2013-05-18

AGW collapses

Climate Change Consensus Tracked
A 2012 poll found that 43 percent of Americans believe scientists disagree on whether climate change is caused by human activities. A new study emphasizes just how wrong they were. Not only is there scientific consensus on the causes of greenhouse warming, there’s near-unanimity.
Advocates of anthropogenic global warming (AGW) are no longer making scientific argument, which makes sense considering:

A sensitive matter
OVER the past 15 years air temperatures at the Earth’s surface have been flat while greenhouse-gas emissions have continued to soar. The world added roughly 100 billion tonnes of carbon to the atmosphere between 2000 and 2010. That is about a quarter of all the CO₂ put there by humanity since 1750. And yet, as James Hansen, the head of NASA’s Goddard Institute for Space Studies, observes, “the five-year mean global temperature has been flat for a decade.”

Temperatures fluctuate over short periods, but this lack of new warming is a surprise. Ed Hawkins, of the University of Reading, in Britain, points out that surface temperatures since 2005 are already at the low end of the range of projections derived from 20 climate models (see chart 1). If they remain flat, they will fall outside the models’ range within a few years.
This article in the Economist uses the phrase "maybe" "maybe not" a lot.

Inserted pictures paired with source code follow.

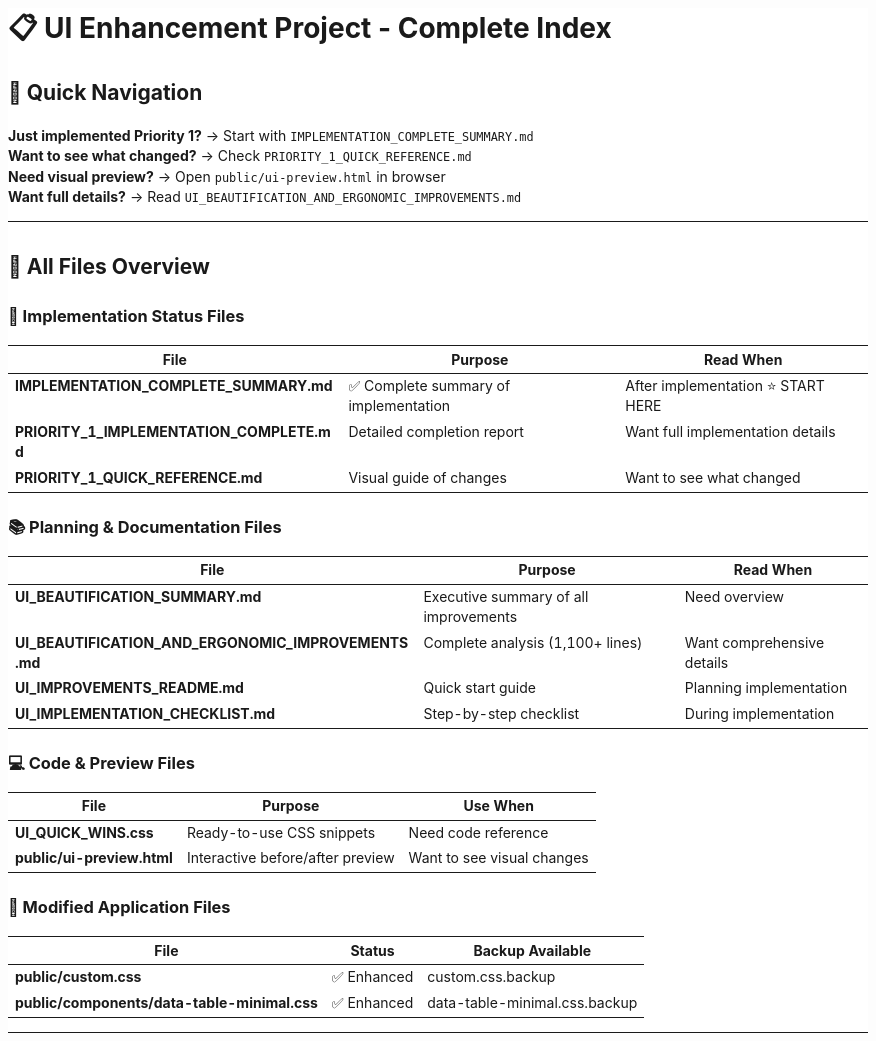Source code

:# 📋 UI Enhancement Project - Complete Index

## 🎯 Quick Navigation

**Just implemented Priority 1?** → Start with `IMPLEMENTATION_COMPLETE_SUMMARY.md`  
**Want to see what changed?** → Check `PRIORITY_1_QUICK_REFERENCE.md`  
**Need visual preview?** → Open `public/ui-preview.html` in browser  
**Want full details?** → Read `UI_BEAUTIFICATION_AND_ERGONOMIC_IMPROVEMENTS.md`

---

## 📁 All Files Overview

### 🎉 Implementation Status Files
| File | Purpose | Read When |
|------|---------|-----------|
| **IMPLEMENTATION_COMPLETE_SUMMARY.md** | ✅ Complete summary of implementation | After implementation ⭐ START HERE |
| **PRIORITY_1_IMPLEMENTATION_COMPLETE.md** | Detailed completion report | Want full implementation details |
| **PRIORITY_1_QUICK_REFERENCE.md** | Visual guide of changes | Want to see what changed |

### 📚 Planning & Documentation Files
| File | Purpose | Read When |
|------|---------|-----------|
| **UI_BEAUTIFICATION_SUMMARY.md** | Executive summary of all improvements | Need overview |
| **UI_BEAUTIFICATION_AND_ERGONOMIC_IMPROVEMENTS.md** | Complete analysis (1,100+ lines) | Want comprehensive details |
| **UI_IMPROVEMENTS_README.md** | Quick start guide | Planning implementation |
| **UI_IMPLEMENTATION_CHECKLIST.md** | Step-by-step checklist | During implementation |

### 💻 Code & Preview Files
| File | Purpose | Use When |
|------|---------|----------|
| **UI_QUICK_WINS.css** | Ready-to-use CSS snippets | Need code reference |
| **public/ui-preview.html** | Interactive before/after preview | Want to see visual changes |

### 🔧 Modified Application Files
| File | Status | Backup Available |
|------|--------|------------------|
| **public/custom.css** | ✅ Enhanced | custom.css.backup |
| **public/components/data-table-minimal.css** | ✅ Enhanced | data-table-minimal.css.backup |

---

My position has always been that one day climate science may give us a somewhat reliable model of the climate and it could show an impact by humans. As it stands today, however, there is not even a scientific justification for heading back to a pre-industrial economy in order to fight global warming. The amount of death and hardship that will definitely happen if climate change policies are enacted cannot be justified by "maybe, maybe not, we're not sure yet." AGW relies on climate models that assume knowledge man doesn't have yet. Wall Street thought it could hire mathematics Phds to model the financial economy, far less complex than climate, and it almost destroyed the global economy—and still might. We'll know the science is right when, as Vox says, it becomes engineering. When climate scientists can recommend a specific act that can be shown to deliver the predicted change in temperature, then we will be looking at a reliable model of the climate. Until then, they will fall back on political pressure and political arguments.

Finally, it might not matter if they could make a strong case for global warming today due to falling social mood. The climate change agenda requires a global consensus, and that consensus is collapsing by the day. Nations are finding more and more things to fight over; there's no way they will agree to global centralized control over the economy.